→ **What to work on**
Collect every line of the material below that contains the string "Fleckenratssitzung".

(Items drawn from a data source)

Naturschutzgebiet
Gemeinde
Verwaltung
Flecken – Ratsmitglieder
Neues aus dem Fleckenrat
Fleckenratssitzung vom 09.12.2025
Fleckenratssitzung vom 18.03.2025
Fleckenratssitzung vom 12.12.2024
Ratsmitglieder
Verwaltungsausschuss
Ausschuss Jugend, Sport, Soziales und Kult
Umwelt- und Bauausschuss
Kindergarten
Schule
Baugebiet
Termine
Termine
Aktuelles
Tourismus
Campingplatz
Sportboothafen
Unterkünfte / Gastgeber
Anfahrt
==
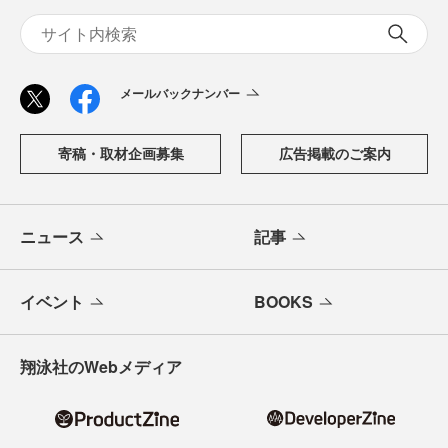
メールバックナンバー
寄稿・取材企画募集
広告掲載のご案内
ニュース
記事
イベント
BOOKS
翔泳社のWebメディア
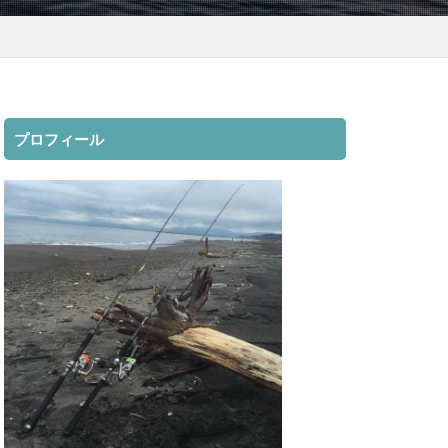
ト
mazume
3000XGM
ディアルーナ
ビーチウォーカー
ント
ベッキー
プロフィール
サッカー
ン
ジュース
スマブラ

→ **Answer to the exercise**
Fleckenratssitzung vom 09.12.2025
Fleckenratssitzung vom 18.03.2025
Fleckenratssitzung vom 12.12.2024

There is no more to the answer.